Activity: In the boxing biography, whom did Christopher Byrd defeat in 2002 to win the IBF heavyweight title?

Christopher Cornelius Byrd (born August 15, 1970) is an American former professional boxer who competed from 1993 to 2009. He is a two-time world heavyweight champion, having first won the WBO title in 2000 after an upset corner stoppage over then-undefeated Vitali Klitschko. In his first title defense later that year, he lost to Vitali's brother Wladimir Klitschko. In 2002, Byrd defeated Evander Holyfield to win the IBF heavyweight title for his second reign as world champion. He made four successful defenses until losing his title again to Wladimir Klitschko in a 2006 rematch. He was ranked by BoxRec as the world's top 10 heavyweight from 1996 to 2003, reaching his highest ranking of No.4 in 1998.

As an amateur, Byrd represented the United States at the 1992 Summer Olympics and won a silver medal in the middleweight division. He is also a three-time national amateur champion, winning the light middleweight title in 1989, and the middleweight title in 1991 and 1992.

Dataset entries:
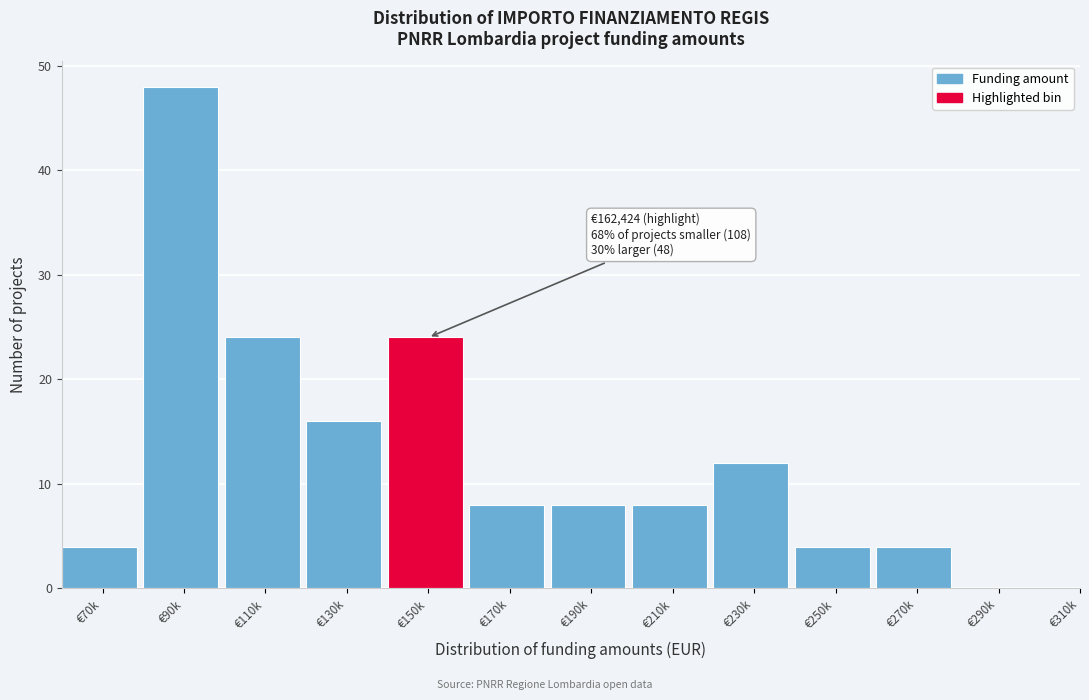

Reading left to right, what are all the values shown in this chart?

€70k=4	€90k=48	€110k=24	€130k=16	€150k=24	€170k=8	€190k=8	€210k=8	€230k=12	€250k=4	€270k=4	€290k=0	€310k=0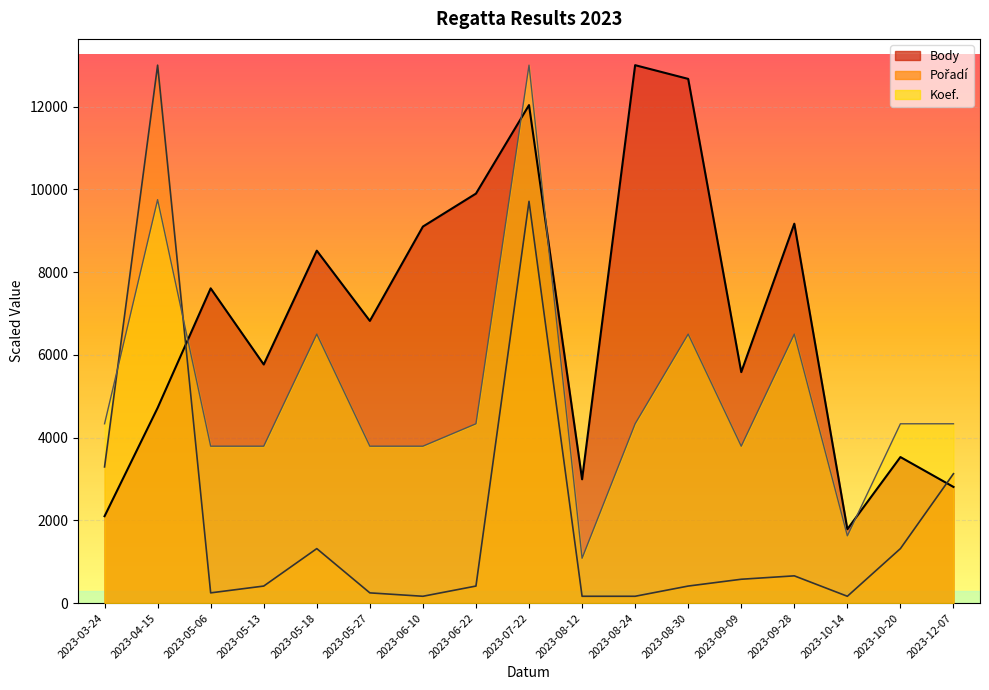

How many interior local peaks does the Koef. series have?

5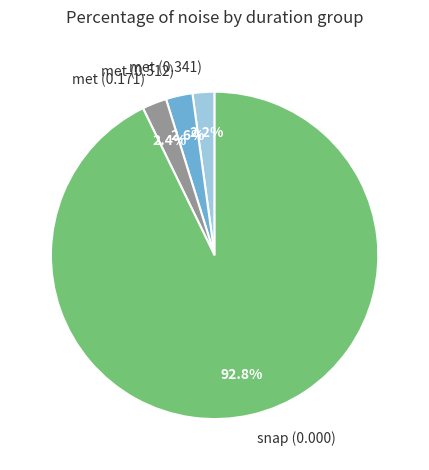

Which slice is the largest?

snap (0.000)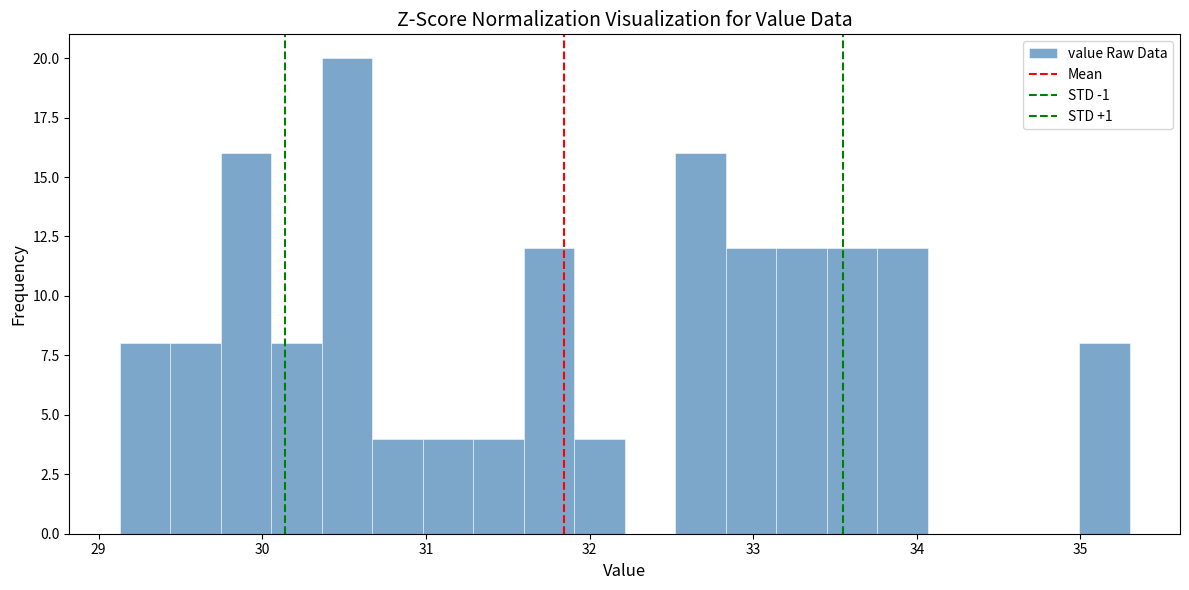

Read against the x-axis, roughly where is the centre of the tallest bar?

30.5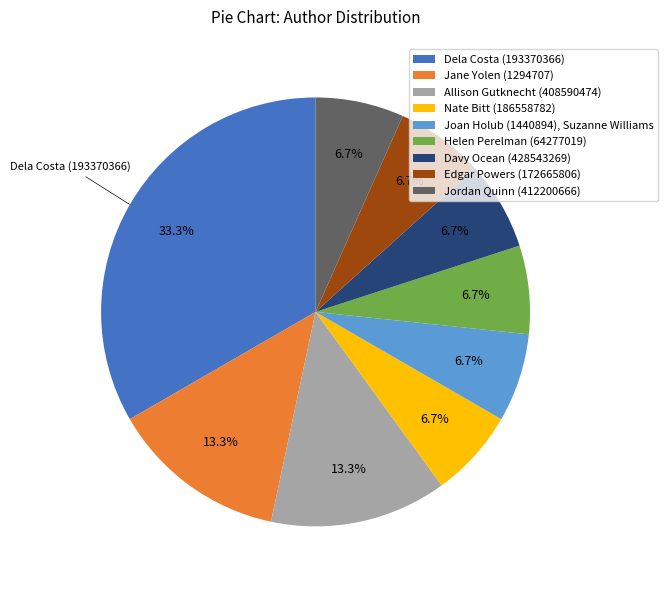

Do Edgar Powers (172665806) and Joan Holub (1440894), Suzanne Williams together represent more than half of the pie?

No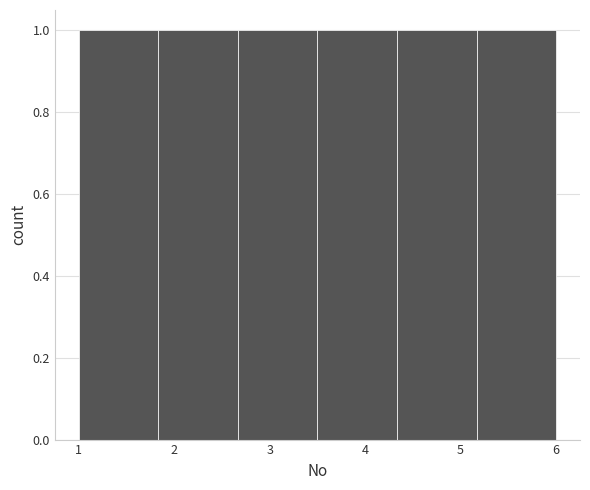

Reading left to right, list every bar in this chart as the range it spans on the x-axis followed by its height. Neither the bar edges nor the heights are printed on the chart, so give them approximately, as read against the axes.

1.0 to 1.8: 1
1.8 to 2.7: 1
2.7 to 3.5: 1
3.5 to 4.3: 1
4.3 to 5.2: 1
5.2 to 6.0: 1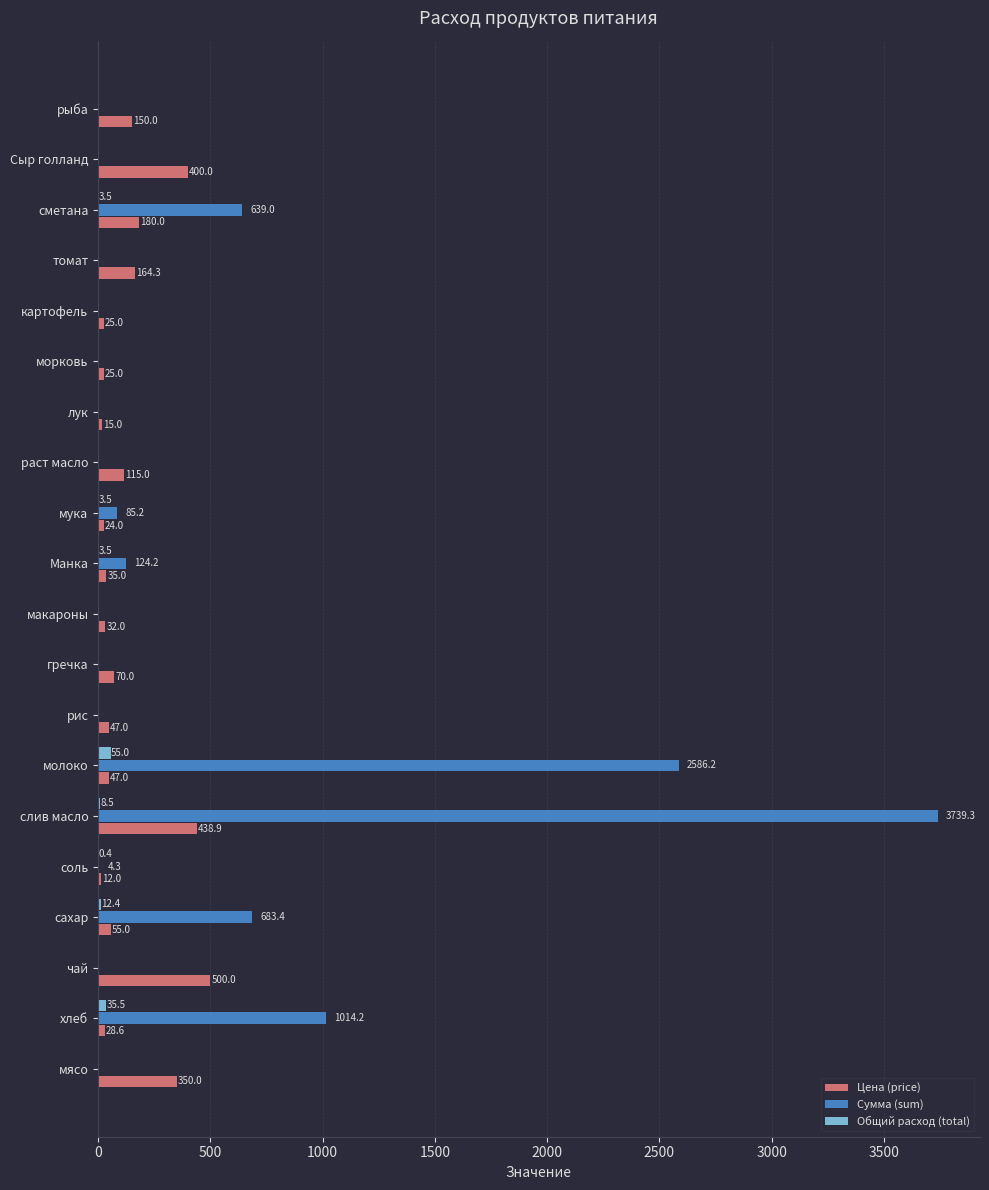

Is the value of Сумма (sum) at молоко greater than the value of Цена (price) at сметана?

Yes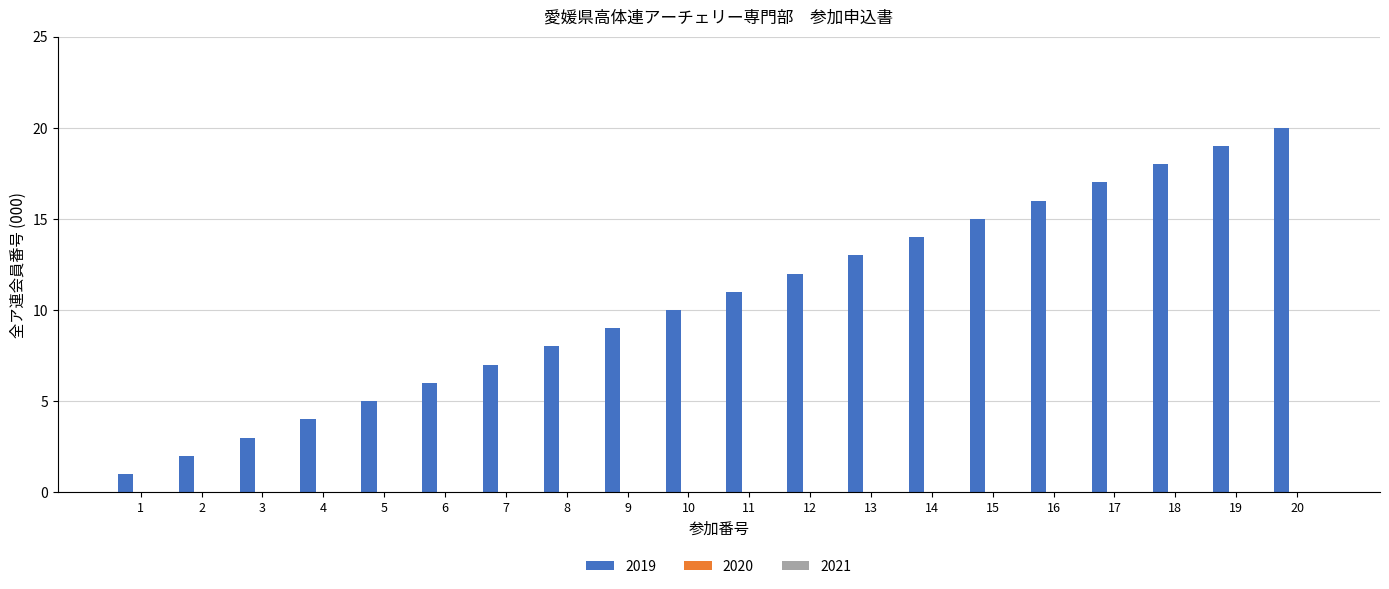

List the labels in order of value, smallest first.

1, 2, 3, 4, 5, 6, 7, 8, 9, 10, 11, 12, 13, 14, 15, 16, 17, 18, 19, 20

Solution to this exercise: Evander Holyfield